Here’s what makes the situation strange, and explains why the jilted AT1 bondholders are in the process of suing the Swiss financial authorities who gave them the axe. There is a thing in finance called the capital structure, which is essentially a ladder of risk from the riskiest to the most secure types of capital. The bottom rung of that ladder is common equity – the riskiest – and from there it goes up through preferred stock, junior (subordinated) bonds all the way up to senior secured debt. That’s the capital structure as everybody learns in Finance 101 and is the assumed impermeable order of things when evaluating the potential risk and return of alternative financial instruments.

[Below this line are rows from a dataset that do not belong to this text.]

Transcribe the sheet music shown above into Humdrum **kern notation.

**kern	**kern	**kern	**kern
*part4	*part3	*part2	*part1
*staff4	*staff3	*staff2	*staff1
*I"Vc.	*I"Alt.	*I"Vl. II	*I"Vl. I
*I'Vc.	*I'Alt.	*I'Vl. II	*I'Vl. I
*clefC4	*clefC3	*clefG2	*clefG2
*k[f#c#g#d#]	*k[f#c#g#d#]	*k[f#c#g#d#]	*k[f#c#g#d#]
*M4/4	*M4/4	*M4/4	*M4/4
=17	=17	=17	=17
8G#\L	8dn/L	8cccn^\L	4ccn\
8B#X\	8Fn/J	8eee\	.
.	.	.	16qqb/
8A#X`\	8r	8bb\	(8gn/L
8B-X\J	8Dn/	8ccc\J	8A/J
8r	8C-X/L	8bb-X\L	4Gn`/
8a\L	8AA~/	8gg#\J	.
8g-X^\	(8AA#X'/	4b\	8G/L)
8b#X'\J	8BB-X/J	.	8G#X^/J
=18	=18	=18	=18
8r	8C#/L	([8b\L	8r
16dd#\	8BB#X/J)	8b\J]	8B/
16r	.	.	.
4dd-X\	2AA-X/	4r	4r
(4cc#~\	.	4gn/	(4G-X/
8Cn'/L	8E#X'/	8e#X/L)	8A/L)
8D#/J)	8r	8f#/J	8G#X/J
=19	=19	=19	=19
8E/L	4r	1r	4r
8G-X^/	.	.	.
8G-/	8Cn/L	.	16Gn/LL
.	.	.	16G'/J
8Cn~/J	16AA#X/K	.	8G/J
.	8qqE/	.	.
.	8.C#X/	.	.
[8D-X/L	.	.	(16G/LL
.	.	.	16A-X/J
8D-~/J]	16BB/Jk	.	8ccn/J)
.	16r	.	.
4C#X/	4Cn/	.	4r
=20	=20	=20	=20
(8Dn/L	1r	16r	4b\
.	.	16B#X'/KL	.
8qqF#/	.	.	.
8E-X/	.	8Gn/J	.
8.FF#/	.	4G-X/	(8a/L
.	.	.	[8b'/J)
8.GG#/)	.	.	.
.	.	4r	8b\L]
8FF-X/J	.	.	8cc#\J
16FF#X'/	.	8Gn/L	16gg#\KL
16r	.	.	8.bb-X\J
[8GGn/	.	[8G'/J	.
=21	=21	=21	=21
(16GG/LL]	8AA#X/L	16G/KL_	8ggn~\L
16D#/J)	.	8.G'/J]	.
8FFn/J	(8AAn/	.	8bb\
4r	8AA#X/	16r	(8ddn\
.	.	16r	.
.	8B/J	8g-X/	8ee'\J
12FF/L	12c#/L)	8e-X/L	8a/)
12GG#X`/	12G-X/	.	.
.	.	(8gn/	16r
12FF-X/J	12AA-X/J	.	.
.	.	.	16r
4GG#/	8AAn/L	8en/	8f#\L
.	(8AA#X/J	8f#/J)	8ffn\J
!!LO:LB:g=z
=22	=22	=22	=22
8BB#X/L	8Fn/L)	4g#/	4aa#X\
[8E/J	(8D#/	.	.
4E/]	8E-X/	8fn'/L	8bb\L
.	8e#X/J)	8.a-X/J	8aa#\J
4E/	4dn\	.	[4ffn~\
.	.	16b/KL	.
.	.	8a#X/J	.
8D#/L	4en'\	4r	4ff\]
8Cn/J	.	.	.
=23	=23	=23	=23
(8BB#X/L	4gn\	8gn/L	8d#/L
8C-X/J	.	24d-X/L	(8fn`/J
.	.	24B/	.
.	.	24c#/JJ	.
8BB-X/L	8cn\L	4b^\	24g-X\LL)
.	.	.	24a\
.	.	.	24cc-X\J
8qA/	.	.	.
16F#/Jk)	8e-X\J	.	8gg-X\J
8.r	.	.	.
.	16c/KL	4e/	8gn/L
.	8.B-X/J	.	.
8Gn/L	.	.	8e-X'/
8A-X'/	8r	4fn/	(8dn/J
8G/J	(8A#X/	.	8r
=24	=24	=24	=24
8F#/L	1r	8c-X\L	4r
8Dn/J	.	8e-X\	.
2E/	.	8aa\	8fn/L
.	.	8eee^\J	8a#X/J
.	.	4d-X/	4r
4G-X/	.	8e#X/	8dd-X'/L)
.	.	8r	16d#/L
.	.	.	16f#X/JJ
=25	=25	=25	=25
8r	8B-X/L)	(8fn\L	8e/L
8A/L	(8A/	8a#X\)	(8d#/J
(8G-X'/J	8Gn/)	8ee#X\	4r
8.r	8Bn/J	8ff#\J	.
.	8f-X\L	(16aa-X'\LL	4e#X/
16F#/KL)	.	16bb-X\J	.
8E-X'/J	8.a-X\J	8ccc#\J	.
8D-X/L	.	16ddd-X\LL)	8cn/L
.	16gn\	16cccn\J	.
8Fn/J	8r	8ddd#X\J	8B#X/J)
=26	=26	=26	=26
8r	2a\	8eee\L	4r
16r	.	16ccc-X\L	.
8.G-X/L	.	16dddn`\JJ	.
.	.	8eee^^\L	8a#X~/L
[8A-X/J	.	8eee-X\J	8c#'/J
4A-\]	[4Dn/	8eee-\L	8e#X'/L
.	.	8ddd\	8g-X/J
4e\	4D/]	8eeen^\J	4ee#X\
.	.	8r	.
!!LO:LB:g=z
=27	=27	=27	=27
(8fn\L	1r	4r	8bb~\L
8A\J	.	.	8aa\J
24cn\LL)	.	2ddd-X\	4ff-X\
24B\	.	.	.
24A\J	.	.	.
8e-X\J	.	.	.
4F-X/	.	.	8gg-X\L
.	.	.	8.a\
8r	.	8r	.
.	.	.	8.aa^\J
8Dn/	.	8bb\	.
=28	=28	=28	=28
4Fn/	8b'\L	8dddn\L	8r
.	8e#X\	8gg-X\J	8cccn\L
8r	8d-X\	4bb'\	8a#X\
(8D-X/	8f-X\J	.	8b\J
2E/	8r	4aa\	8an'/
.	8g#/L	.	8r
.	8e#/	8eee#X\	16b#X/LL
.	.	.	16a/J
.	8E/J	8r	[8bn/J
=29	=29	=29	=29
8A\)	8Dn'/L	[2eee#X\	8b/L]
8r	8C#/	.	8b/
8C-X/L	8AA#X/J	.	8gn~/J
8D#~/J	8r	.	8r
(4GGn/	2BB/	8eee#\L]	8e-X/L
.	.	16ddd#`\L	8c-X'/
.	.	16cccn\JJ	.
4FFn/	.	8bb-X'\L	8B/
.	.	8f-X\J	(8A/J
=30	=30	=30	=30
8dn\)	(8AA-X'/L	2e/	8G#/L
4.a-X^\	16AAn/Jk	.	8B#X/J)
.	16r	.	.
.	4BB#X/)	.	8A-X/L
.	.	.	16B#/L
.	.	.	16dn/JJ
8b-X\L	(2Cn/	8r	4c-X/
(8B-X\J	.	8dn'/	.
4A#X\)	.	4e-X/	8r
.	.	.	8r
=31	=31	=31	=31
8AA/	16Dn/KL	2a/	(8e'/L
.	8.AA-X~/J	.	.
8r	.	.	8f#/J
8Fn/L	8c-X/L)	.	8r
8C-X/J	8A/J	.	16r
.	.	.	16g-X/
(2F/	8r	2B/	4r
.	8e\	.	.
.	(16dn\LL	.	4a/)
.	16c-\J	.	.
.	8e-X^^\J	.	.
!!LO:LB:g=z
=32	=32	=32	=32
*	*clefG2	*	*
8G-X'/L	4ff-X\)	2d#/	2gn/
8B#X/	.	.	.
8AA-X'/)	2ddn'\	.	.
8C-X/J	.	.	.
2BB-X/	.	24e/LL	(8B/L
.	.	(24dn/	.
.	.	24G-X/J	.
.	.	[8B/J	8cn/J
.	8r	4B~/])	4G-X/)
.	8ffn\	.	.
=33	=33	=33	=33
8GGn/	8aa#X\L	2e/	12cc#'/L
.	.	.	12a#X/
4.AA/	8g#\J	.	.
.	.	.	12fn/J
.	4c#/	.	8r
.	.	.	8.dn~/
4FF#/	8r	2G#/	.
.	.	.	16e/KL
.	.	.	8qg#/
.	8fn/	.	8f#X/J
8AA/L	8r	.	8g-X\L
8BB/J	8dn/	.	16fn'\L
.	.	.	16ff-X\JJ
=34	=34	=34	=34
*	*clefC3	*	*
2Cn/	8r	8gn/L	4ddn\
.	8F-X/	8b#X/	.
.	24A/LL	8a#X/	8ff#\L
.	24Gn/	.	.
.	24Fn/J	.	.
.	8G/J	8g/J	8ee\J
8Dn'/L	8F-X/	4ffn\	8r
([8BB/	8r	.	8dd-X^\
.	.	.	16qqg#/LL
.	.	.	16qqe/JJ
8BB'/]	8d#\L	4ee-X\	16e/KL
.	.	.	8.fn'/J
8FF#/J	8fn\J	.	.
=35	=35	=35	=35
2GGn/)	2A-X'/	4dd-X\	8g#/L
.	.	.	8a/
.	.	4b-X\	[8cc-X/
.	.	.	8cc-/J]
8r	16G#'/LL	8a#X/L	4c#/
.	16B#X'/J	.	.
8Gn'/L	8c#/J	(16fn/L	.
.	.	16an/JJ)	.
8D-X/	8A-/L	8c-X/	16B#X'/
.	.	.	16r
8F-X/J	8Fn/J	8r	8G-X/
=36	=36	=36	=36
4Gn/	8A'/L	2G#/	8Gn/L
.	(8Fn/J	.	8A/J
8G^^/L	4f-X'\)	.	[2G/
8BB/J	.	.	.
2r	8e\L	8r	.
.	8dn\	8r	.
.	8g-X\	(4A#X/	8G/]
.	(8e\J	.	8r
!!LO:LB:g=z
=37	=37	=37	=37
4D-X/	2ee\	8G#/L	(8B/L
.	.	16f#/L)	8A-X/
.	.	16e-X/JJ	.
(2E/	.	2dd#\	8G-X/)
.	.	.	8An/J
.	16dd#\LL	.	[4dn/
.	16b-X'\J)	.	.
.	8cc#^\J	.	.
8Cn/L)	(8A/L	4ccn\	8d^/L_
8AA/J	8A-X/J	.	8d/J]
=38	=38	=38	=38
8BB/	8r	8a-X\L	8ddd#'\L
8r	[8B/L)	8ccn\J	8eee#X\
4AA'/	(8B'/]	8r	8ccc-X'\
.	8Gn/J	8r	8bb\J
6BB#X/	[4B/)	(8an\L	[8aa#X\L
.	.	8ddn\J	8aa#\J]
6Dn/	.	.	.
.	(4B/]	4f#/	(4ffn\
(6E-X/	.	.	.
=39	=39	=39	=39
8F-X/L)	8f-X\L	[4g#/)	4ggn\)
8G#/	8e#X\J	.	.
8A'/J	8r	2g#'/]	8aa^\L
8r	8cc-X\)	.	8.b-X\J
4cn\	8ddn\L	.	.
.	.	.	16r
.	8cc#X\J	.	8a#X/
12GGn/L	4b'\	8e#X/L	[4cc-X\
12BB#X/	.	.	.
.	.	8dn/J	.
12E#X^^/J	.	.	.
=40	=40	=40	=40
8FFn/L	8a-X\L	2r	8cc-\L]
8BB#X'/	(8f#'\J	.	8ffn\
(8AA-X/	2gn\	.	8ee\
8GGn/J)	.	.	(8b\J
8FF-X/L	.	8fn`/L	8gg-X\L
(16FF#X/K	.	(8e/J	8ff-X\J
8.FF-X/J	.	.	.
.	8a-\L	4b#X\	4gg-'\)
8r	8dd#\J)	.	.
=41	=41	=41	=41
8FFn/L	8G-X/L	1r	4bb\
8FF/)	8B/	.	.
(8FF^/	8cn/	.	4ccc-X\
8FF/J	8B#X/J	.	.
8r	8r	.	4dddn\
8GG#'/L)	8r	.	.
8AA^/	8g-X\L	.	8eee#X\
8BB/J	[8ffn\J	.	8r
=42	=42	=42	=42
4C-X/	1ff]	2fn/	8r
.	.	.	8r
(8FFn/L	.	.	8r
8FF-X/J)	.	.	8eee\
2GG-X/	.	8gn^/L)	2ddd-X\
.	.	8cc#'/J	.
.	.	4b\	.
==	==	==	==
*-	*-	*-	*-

In the Credit Suisse case, though, the capital structure was turned on its head by the financial regulators who authored the deal. Holders of common stock in Credit Suisse got paid $3.25 billion collectively by UBS as it acquired the bank, while the AT1 bondholders, as noted above, lost everything. Yes – legally, according to the bonds’ covenant language, the bondholders should have known they stood the chance of losing everything. But a bondholder could make a valid argument (whether or not a legally actionable argument) that in any such “extraordinary event” it would go without saying that the common shareholders would be the first ones kicked out the door. We’ll see how this plays out in court (probably not to the benefit of the bondholders, we would imagine). But the idea of financial regulators summarily deciding that the politics of a deal justify overriding the normal rules of capital structure – that’s not a good look (especially given that the profiles of some of the shareholders involved are, to be blunt, political). It may be around to haunt markets for some time to come.